▶ _What needs to be done_: Down to the last line, print the data that follows exactly, without its pictures.

[Data entries]
###
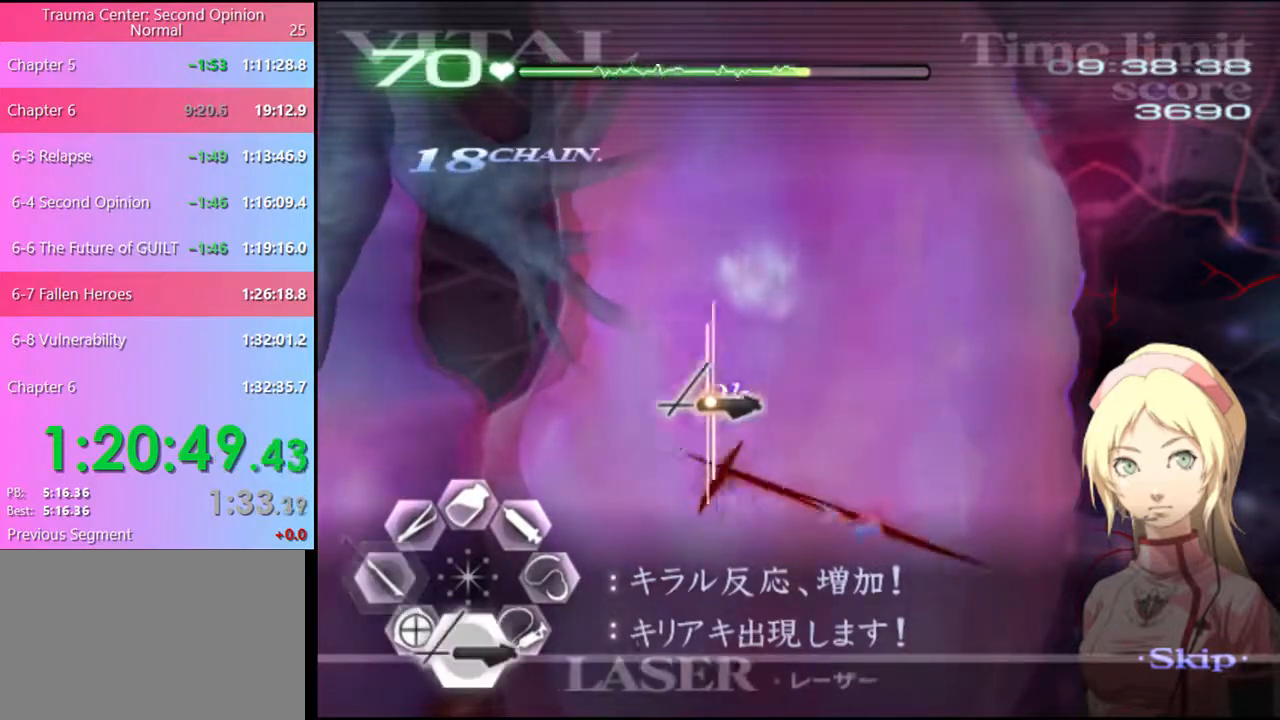
{"keys": ["s"], "mouse": [], "events": [[67, "mouse_left", "down"], [467, "mouse_left", "up"]]}
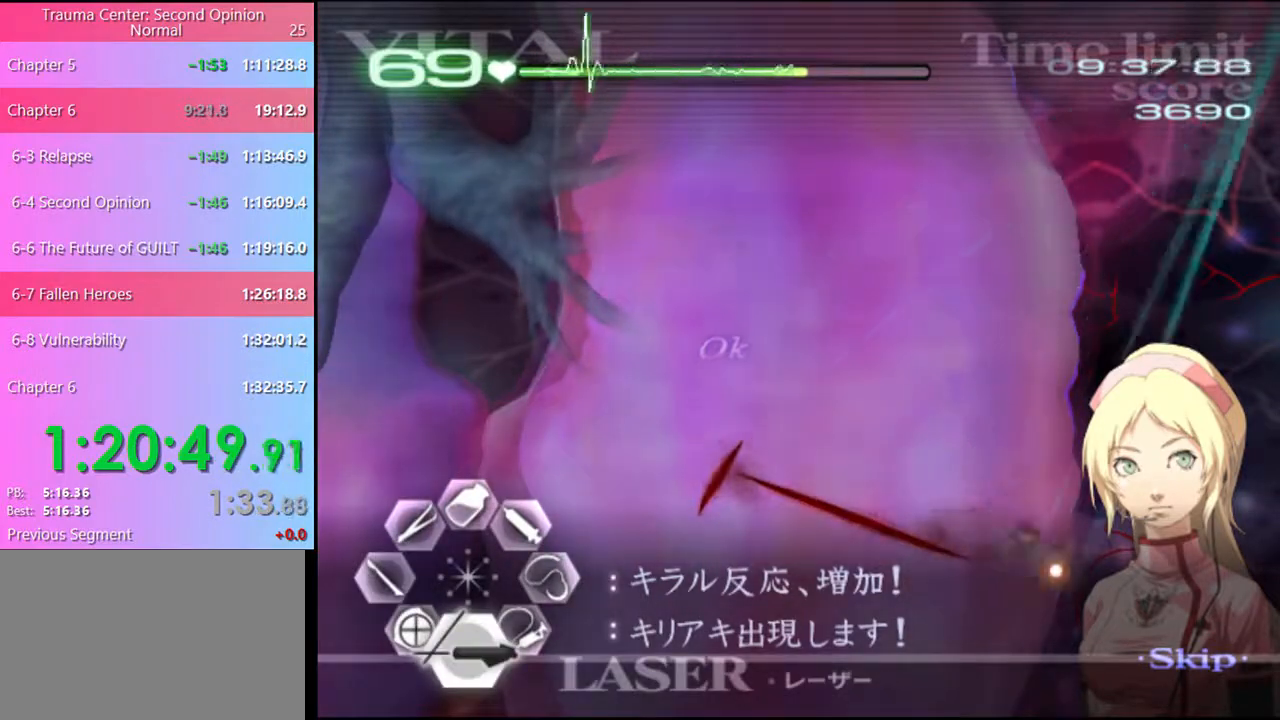
{"keys": ["s"], "mouse": [], "events": [[100, "mouse_left", "down"], [467, "mouse_left", "up"]]}
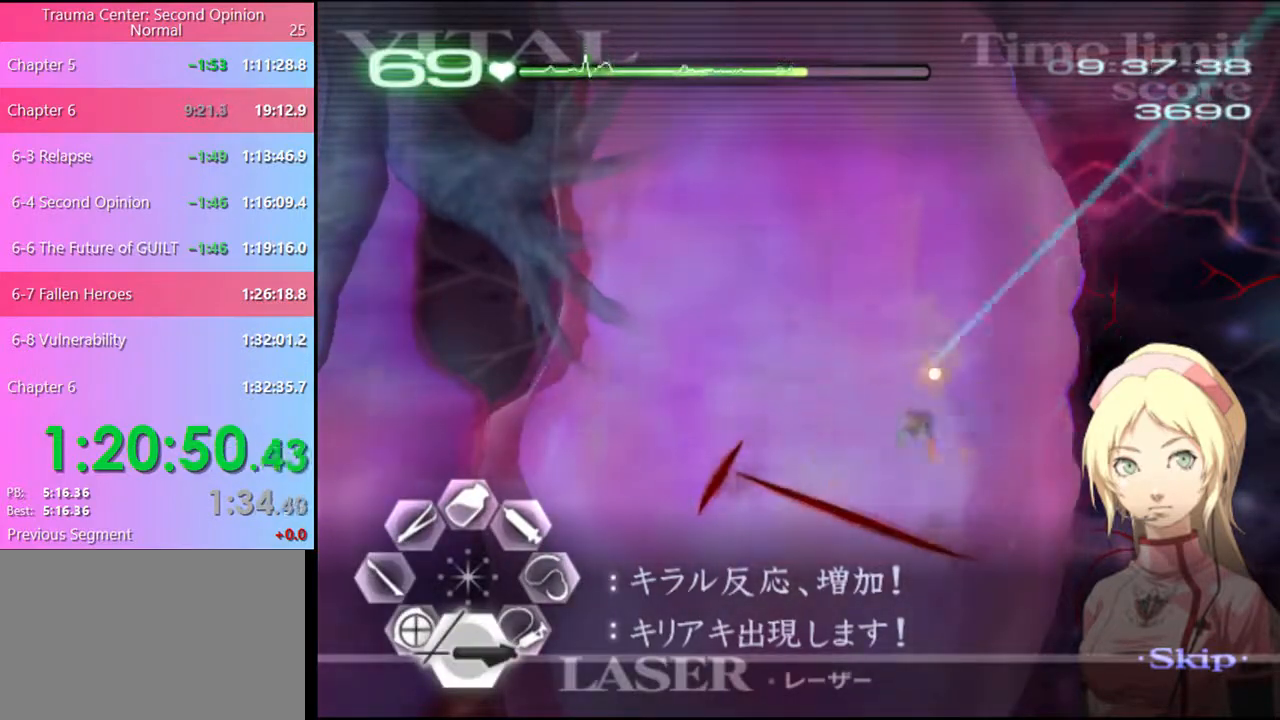
{"keys": ["d"], "mouse": [], "events": [[100, "mouse_left", "down"], [467, "mouse_left", "up"], [467, "s", "up"], [500, "d", "down"]]}
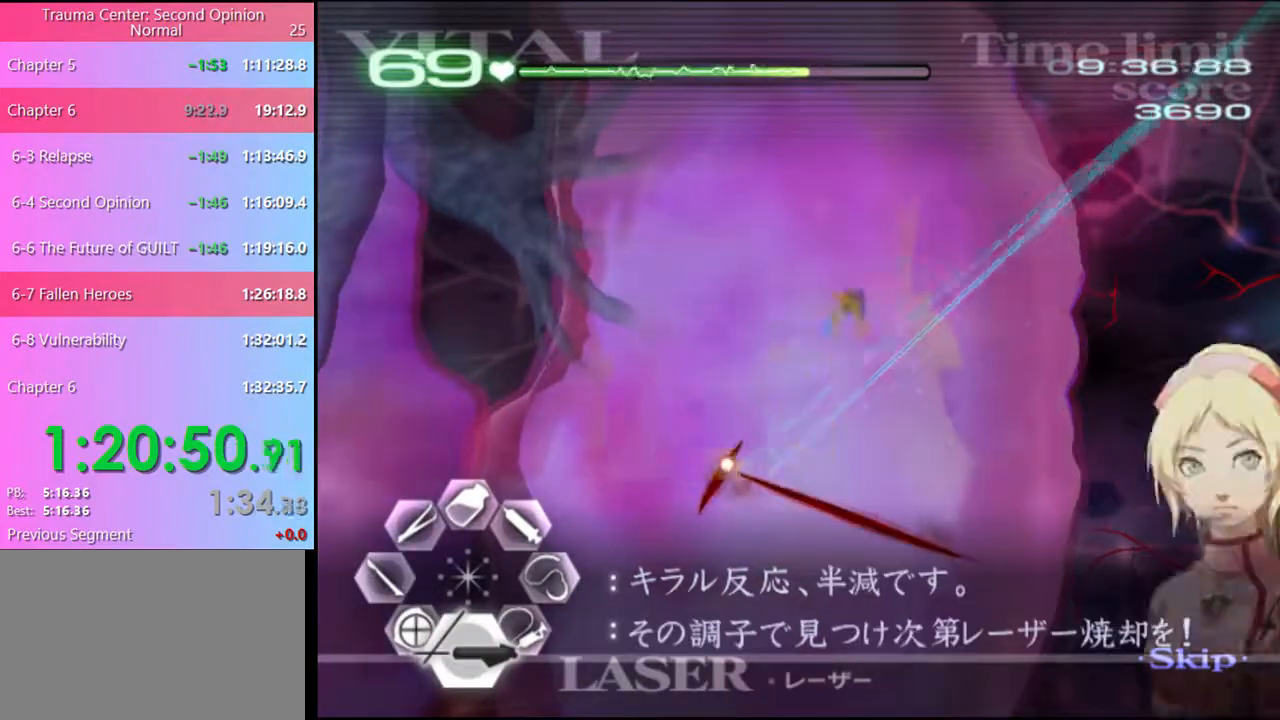
{"keys": ["d"], "mouse": ["left"], "events": [[100, "d", "up"], [167, "w", "down"], [234, "mouse_left", "down"], [300, "mouse_left", "up"], [367, "d", "down"], [367, "w", "up"], [434, "mouse_left", "down"]]}
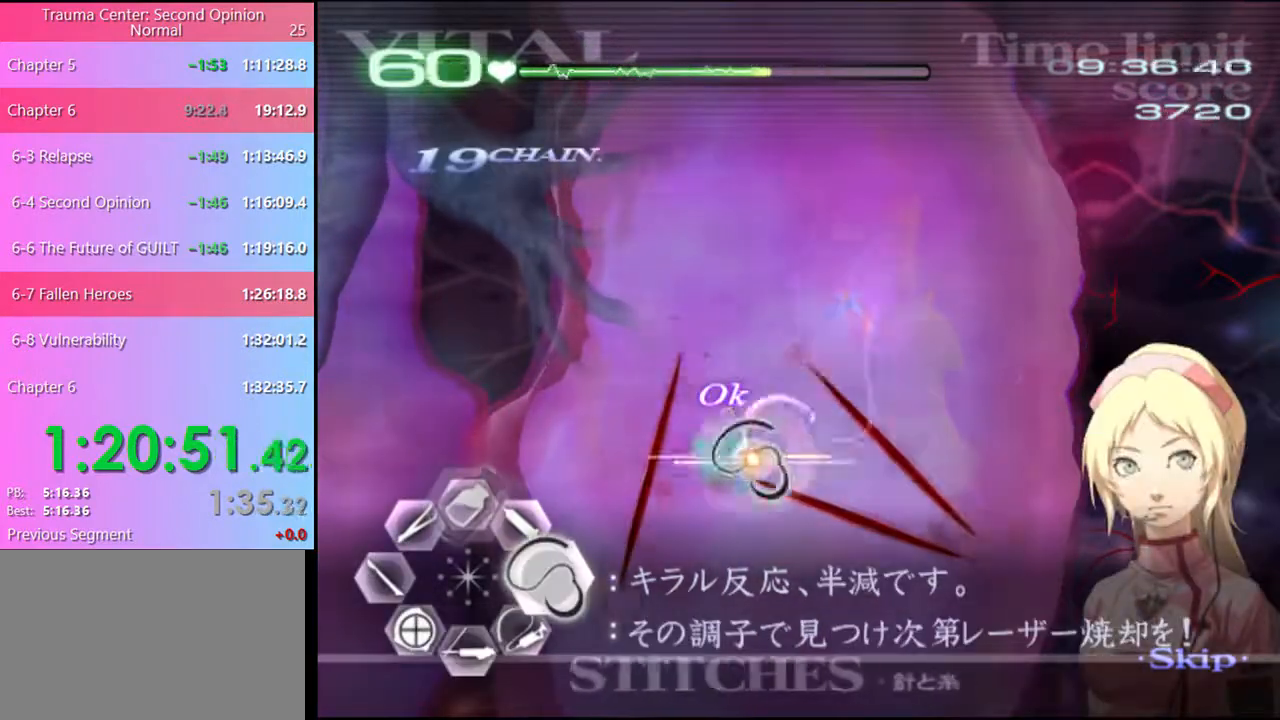
{"keys": ["a", "s"], "mouse": ["left"], "events": [[367, "d", "up"], [367, "mouse_left", "up"], [367, "s", "down"], [434, "a", "down"], [500, "mouse_left", "down"]]}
###
▶ _Response to the exercise_:
{"keys": ["s"], "mouse": [], "events": [[67, "mouse_left", "down"], [467, "mouse_left", "up"]]}
{"keys": ["s"], "mouse": [], "events": [[100, "mouse_left", "down"], [467, "mouse_left", "up"]]}
{"keys": ["d"], "mouse": [], "events": [[100, "mouse_left", "down"], [467, "mouse_left", "up"], [467, "s", "up"], [500, "d", "down"]]}
{"keys": ["d"], "mouse": ["left"], "events": [[100, "d", "up"], [167, "w", "down"], [234, "mouse_left", "down"], [300, "mouse_left", "up"], [367, "d", "down"], [367, "w", "up"], [434, "mouse_left", "down"]]}
{"keys": ["a", "s"], "mouse": ["left"], "events": [[367, "d", "up"], [367, "mouse_left", "up"], [367, "s", "down"], [434, "a", "down"], [500, "mouse_left", "down"]]}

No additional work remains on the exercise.